Louella is morbid-minded. Thanks to her parents' (both physicians) daily discussions on hospital deaths over breakfast.

Saturday, January 21, 2006

I don’t know about you people but a door-to-door salesman weighs me down. For a keen observer, a typical door-to-door salesman is that distressed looking ambler who basks in the nasty glare of the sun typically clad in a besmeared shirt and a borrowed necktie. A boxed set of China-manufactured kitchen knives or single samples of Science books would be resting on his sleeved arm while a travel bag hangs on another.

To a door-to-door salesman, the “back-off” hand gesture is already an accepted form of rebuff. He has learned, through innumerable occasions of having it held before his face, to take it the same way a battered wife would contain a blow in the head: muted, passive and incredibly accepting.
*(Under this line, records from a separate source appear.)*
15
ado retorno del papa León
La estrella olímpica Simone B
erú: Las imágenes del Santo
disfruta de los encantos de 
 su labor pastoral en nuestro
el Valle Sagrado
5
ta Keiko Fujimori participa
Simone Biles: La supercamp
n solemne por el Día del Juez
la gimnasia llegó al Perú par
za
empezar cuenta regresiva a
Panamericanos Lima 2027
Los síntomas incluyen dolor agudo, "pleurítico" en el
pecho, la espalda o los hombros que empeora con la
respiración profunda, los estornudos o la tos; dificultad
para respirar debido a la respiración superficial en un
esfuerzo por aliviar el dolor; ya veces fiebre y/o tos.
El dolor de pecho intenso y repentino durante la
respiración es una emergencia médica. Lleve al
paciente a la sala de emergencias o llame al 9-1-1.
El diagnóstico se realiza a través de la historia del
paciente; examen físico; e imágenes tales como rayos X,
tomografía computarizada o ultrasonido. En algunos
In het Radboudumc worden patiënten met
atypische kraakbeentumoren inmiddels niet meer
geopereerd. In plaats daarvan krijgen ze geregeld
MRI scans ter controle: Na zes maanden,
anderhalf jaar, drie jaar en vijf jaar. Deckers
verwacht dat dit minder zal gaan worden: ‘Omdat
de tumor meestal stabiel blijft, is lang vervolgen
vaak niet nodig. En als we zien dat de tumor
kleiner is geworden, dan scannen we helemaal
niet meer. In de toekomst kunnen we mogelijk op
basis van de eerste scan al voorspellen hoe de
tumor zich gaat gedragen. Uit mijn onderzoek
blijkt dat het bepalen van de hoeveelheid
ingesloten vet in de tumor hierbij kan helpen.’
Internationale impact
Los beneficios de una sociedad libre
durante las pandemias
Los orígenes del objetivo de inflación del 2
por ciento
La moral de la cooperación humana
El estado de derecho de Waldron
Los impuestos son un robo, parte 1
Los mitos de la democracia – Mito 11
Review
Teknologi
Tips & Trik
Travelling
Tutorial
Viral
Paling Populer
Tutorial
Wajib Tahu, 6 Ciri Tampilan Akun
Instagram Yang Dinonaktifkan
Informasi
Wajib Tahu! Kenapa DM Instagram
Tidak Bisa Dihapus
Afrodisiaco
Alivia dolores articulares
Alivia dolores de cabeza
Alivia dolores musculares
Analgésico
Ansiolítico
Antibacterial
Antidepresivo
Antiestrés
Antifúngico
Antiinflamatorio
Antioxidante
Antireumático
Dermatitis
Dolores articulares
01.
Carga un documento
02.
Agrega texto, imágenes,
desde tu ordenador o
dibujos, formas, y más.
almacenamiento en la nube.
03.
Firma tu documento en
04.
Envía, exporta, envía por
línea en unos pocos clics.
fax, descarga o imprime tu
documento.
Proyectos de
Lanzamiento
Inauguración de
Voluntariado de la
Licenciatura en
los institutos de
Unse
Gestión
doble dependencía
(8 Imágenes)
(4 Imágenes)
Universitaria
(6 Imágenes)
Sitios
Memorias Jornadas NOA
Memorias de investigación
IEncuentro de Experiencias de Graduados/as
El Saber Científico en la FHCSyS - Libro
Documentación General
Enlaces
I remember vividly an incident back in my middle-school days which transpired in my father’s medical clinic. Two women clothed in identical red and white uniforms came staggering to the receiving area where I was seated comfortably with my tube of sari-sari store-bought iced candy. The straps of the box-like postman’s bags which one of them was almost dragging on dirt gave in from the pressure of the burden resulting to tiny packets of laundry soap blanketing the office floors. I stared down at the sea of red and white Tide logos and looked up only when one of the women cried out. The woman, who had suffered a heat stroke, collapsed and conked her head on concrete. My father stitched her up and received six packets of soap as a miserable fee. After the two had left, my father reminded me that if I dropped out of school because of my continuous tardiness, I would end up like them: underprivileged detergent soap salesgirls.
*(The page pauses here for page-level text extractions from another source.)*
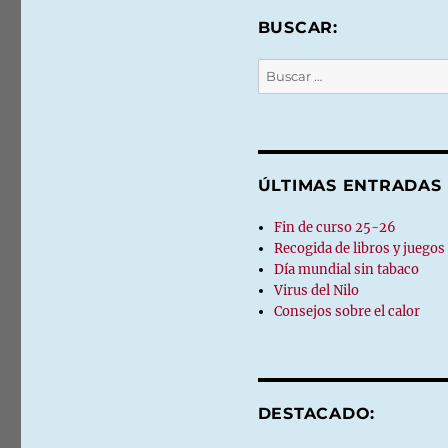
BUSCAR:
Buscar
por:
ÚLTIMAS ENTRADAS
Fin de curso 25-26
Recogida de libros y juegos
Día mundial sin tabaco
Virus del Nilo
Consejos sobre el calor
DESTACADO:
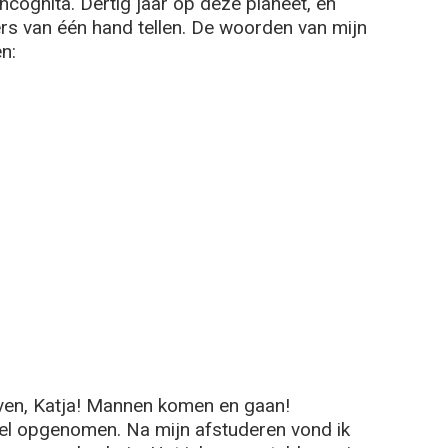
incognita. Dertig jaar op deze planeet, en
gers van één hand tellen. De woorden van mijn
n:
even, Katja! Mannen komen en gaan!
ziel opgenomen. Na mijn afstuderen vond ik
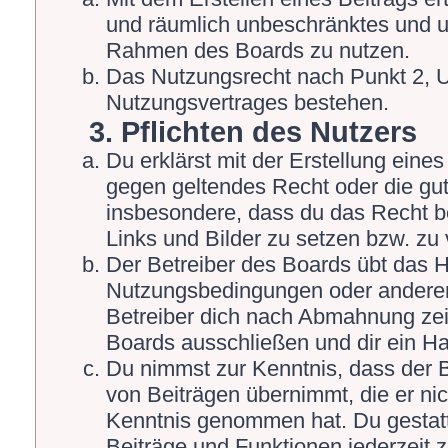
und räumlich unbeschränktes und un
Rahmen des Boards zu nutzen.
Das Nutzungsrecht nach Punkt 2, U
Nutzungsvertrages bestehen.
3. Pflichten des Nutzers
Du erklärst mit der Erstellung eines 
gegen geltendes Recht oder die gut
insbesondere, dass du das Recht be
Links und Bilder zu setzen bzw. zu
Der Betreiber des Boards übt das 
Nutzungsbedingungen oder anderer 
Betreiber dich nach Abmahnung zei
Boards ausschließen und dir ein Ha
Du nimmst zur Kenntnis, dass der Be
von Beiträgen übernimmt, die er nicht
Kenntnis genommen hat. Du gestatt
Beiträge und Funktionen jederzeit 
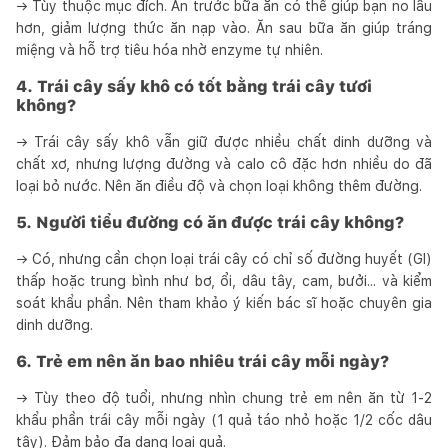
→ Tùy thuộc mục đích. Ăn trước bữa ăn có thể giúp bạn no lâu
hơn, giảm lượng thức ăn nạp vào. Ăn sau bữa ăn giúp tráng
miệng và hỗ trợ tiêu hóa nhờ enzyme tự nhiên.
4. Trái cây sấy khô có tốt bằng trái cây tươi
không?
→ Trái cây sấy khô vẫn giữ được nhiều chất dinh dưỡng và
chất xơ, nhưng lượng đường và calo cô đặc hơn nhiều do đã
loại bỏ nước. Nên ăn điều độ và chọn loại không thêm đường.
5. Người tiểu đường có ăn được trái cây không?
→ Có, nhưng cần chọn loại trái cây có chỉ số đường huyết (GI)
thấp hoặc trung bình như bơ, ổi, dâu tây, cam, bưởi... và kiểm
soát khẩu phần. Nên tham khảo ý kiến bác sĩ hoặc chuyên gia
dinh dưỡng.
6. Trẻ em nên ăn bao nhiêu trái cây mỗi ngày?
→ Tùy theo độ tuổi, nhưng nhìn chung trẻ em nên ăn từ 1-2
khẩu phần trái cây mỗi ngày (1 quả táo nhỏ hoặc 1/2 cốc dâu
tây). Đảm bảo đa dạng loại quả.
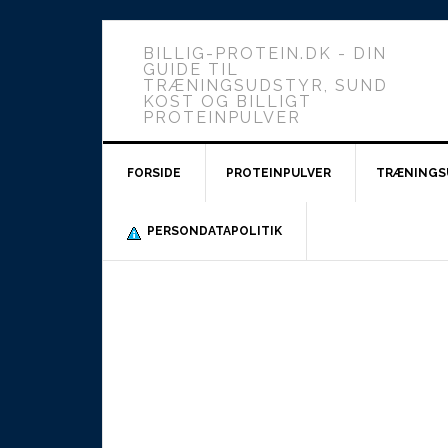
BILLIG-PROTEIN.DK - DIN
GUIDE TIL
TRÆNINGSUDSTYR, SUND
KOST OG BILLIGT
PROTEINPULVER
FORSIDE
PROTEINPULVER
TRÆNINGS
PERSONDATAPOLITIK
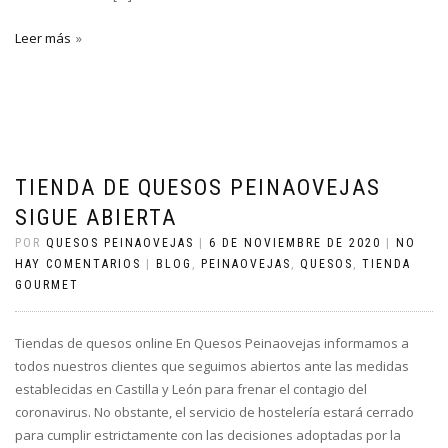
Leer más
TIENDA DE QUESOS PEINAOVEJAS
SIGUE ABIERTA
POR
QUESOS PEINAOVEJAS
|
6 DE NOVIEMBRE DE 2020
|
NO
HAY COMENTARIOS
|
BLOG
,
PEINAOVEJAS
,
QUESOS
,
TIENDA
GOURMET
Tiendas de quesos online En Quesos Peinaovejas informamos a
todos nuestros clientes que seguimos abiertos ante las medidas
establecidas en Castilla y León para frenar el contagio del
coronavirus. No obstante, el servicio de hostelería estará cerrado
para cumplir estrictamente con las decisiones adoptadas por la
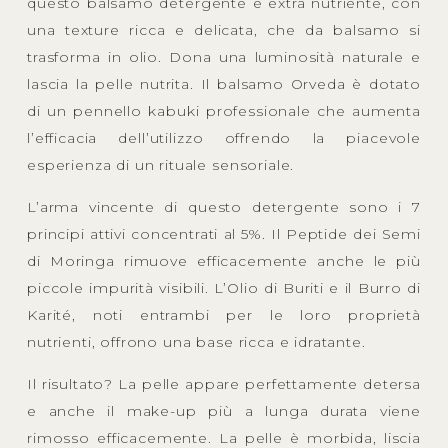
questo balsamo detergente è extra nutriente, con
una texture ricca e delicata, che da balsamo si
trasforma in olio. Dona una luminosità naturale e
lascia la pelle nutrita. Il balsamo Orveda è dotato
di un pennello kabuki professionale che aumenta
l’efficacia dell’utilizzo offrendo la piacevole
esperienza di un rituale sensoriale.
L’arma vincente di questo detergente sono i 7
principi attivi concentrati al 5%. Il Peptide dei Semi
di Moringa rimuove efficacemente anche le più
piccole impurità visibili. L’Olio di Buriti e il Burro di
Karité, noti entrambi per le loro proprietà
nutrienti, offrono una base ricca e idratante.
Il risultato? La pelle appare perfettamente detersa
e anche il make-up più a lunga durata viene
rimosso efficacemente. La pelle è morbida, liscia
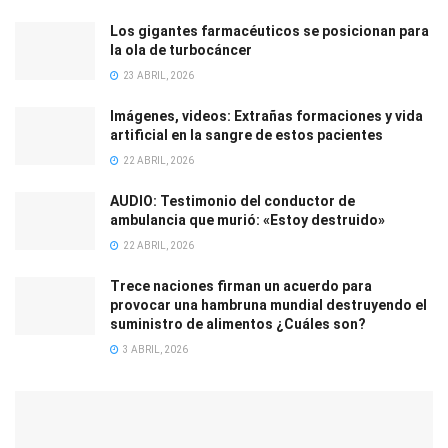
Los gigantes farmacéuticos se posicionan para
la ola de turbocáncer
23 ABRIL, 2026
Imágenes, videos: Extrañas formaciones y vida
artificial en la sangre de estos pacientes
22 ABRIL, 2026
AUDIO: Testimonio del conductor de
ambulancia que murió: «Estoy destruido»
22 ABRIL, 2026
Trece naciones firman un acuerdo para
provocar una hambruna mundial destruyendo el
suministro de alimentos ¿Cuáles son?
3 ABRIL, 2026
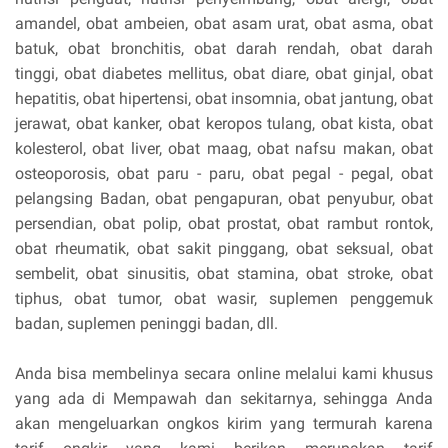
amandel, obat ambeien, obat asam urat, obat asma, obat
batuk, obat bronchitis, obat darah rendah, obat darah
tinggi, obat diabetes mellitus, obat diare, obat ginjal, obat
hepatitis, obat hipertensi, obat insomnia, obat jantung, obat
jerawat, obat kanker, obat keropos tulang, obat kista, obat
kolesterol, obat liver, obat maag, obat nafsu makan, obat
osteoporosis, obat paru - paru, obat pegal - pegal, obat
pelangsing Badan, obat pengapuran, obat penyubur, obat
persendian, obat polip, obat prostat, obat rambut rontok,
obat rheumatik, obat sakit pinggang, obat seksual, obat
sembelit, obat sinusitis, obat stamina, obat stroke, obat
tiphus, obat tumor, obat wasir, suplemen penggemuk
badan, suplemen peninggi badan, dll.
Anda bisa membelinya secara online melalui kami khusus
yang ada di Mempawah dan sekitarnya, sehingga Anda
akan mengeluarkan ongkos kirim yang termurah karena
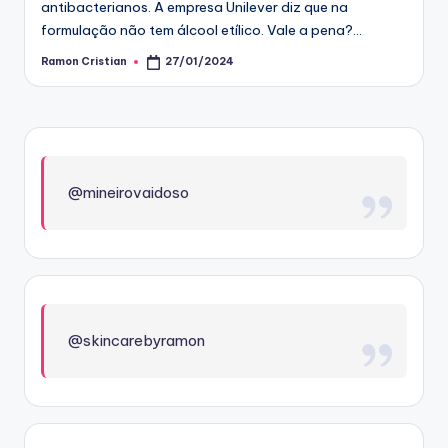
antibacterianos. A empresa Unilever diz que na
formulação não tem álcool etílico. Vale a pena?…
Ramon Cristian
27/01/2024
Posted
by
@mineirovaidoso
@skincarebyramon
The Philippines is a label-conscious country. Unlike in most Western countries where a high-school diploma can serve as a passport to a reasonable and decent employment, not being able to attend college in the Philippines is a precursor to doom: you end up doing graveyard shifts as a poorly paid security personnel or work as a promo girl for sanitary napkins in a supermarket.
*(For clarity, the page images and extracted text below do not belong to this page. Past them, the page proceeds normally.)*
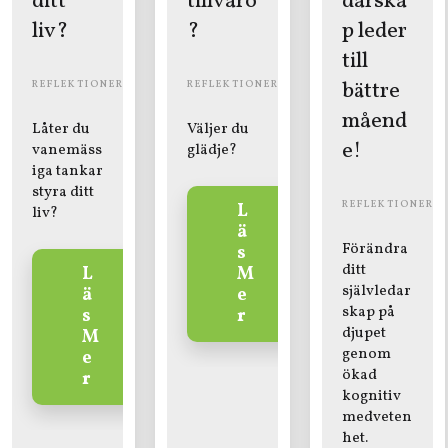
ditt
tillvaro
darska
liv?
?
p leder
till
bättre
REFLEKTIONER
REFLEKTIONER
måend
Låter du
Väljer du
e!
vanemäss
glädje?
iga tankar
styra ditt
REFLEKTIONER
L
liv?
ä
Förändra
s
ditt
L
M
självledar
ä
e
skap på
s
r
djupet
M
genom
e
ökad
r
kognitiv
medveten
het.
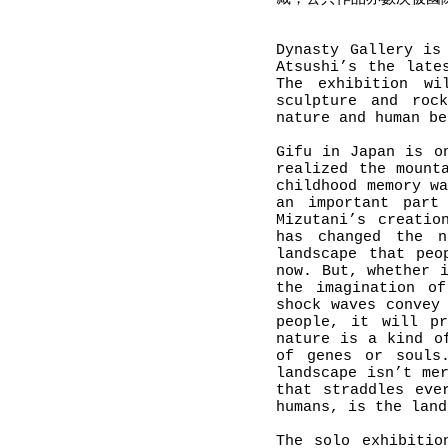
Dynasty Gallery is
Atsushi’s the late
The exhibition wi
sculpture and roc
nature and human be
Gifu in Japan is o
realized the mount
childhood memory w
an important part
Mizutani’s creatio
has changed the n
landscape that peo
now. But, whether 
the imagination o
shock waves convey
people, it will pr
nature is a kind o
of genes or souls
landscape isn’t me
that straddles eve
humans, is the land
The solo exhibitio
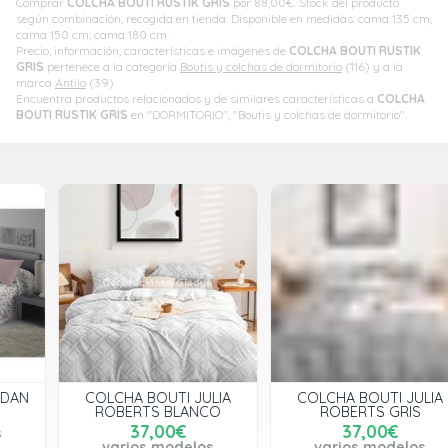
Comprar
COLCHA BOUTI RUSTIK GRIS
por
88,00
€
. Stock del producto
según combinación, recogida en tienda. Disponible en medidas: cama 135 cm;
cama 150 cm; cama 180 cm.
Precio, información, características e imágenes de
COLCHA BOUTI RUSTIK
GRIS
pertenece a la categoría
Boutis y colchas de dormitorio
(116) y a la
marca
Antilo
(39).
Encuentra productos relacionados y de similares características a
COLCHA
BOUTI RUSTIK GRIS
en "DORMITORIO", "Boutis y colchas de dormitorio".
COLCHA BOUTI JULIA
COLCHA BOUTI JULIA
ROBERTS BLANCO
ROBERTS GRIS
37,00€
37,00€
varios modelos
varios modelos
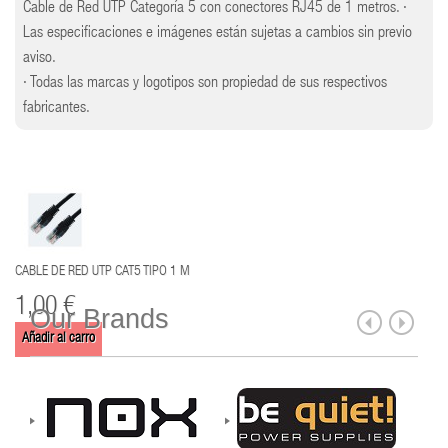
Cable de Red UTP Categoría 5 con conectores RJ45 de 1 metros. ·
Las especificaciones e imágenes están sujetas a cambios sin previo
aviso.
· Todas las marcas y logotipos son propiedad de sus respectivos
fabricantes.
CABLE DE RED UTP CAT5 TIPO 1 M
1,00 €
Our Brands
Añadir al carro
One of my many frustrations as a human being is the sad fact that we are all breathing in a meritocratic society. Persons working blue-collar jobs gain little to no assistance in shoe shops, get the unimportant tables in eating places and hardly receive any nods at church on a Sunday service. On the contrary, people who work important jobs in their perfumed pinstripes enjoy the privileges of a glorified white-collar employee.

The intellectual experts in the field of Economics would argue that the cause of a country’s economic decline is the decrease in production via industrialization and failure to produce more equitable income distribution among classes and regions. I would say it is the mounting hypocrisy that is plaguing our society like a terrible black cancer.

But then again, in a conservative government like ours, organized hypocrisy exists.




This is a writing exercise I wrote as part of my training for the Editor-in-Chief/Associate Editor position for The Benildean. The exercise was given to me by the former News/Managing Editor, BJ David. The goal of the exercise is to test if I could, even for once, think out of my element and create something which is foreign to me: compassion (or so they say!).

This essay is unfinished because of the pressure of the deadline. I'm still working on a better conclusion and maybe a few add-ups.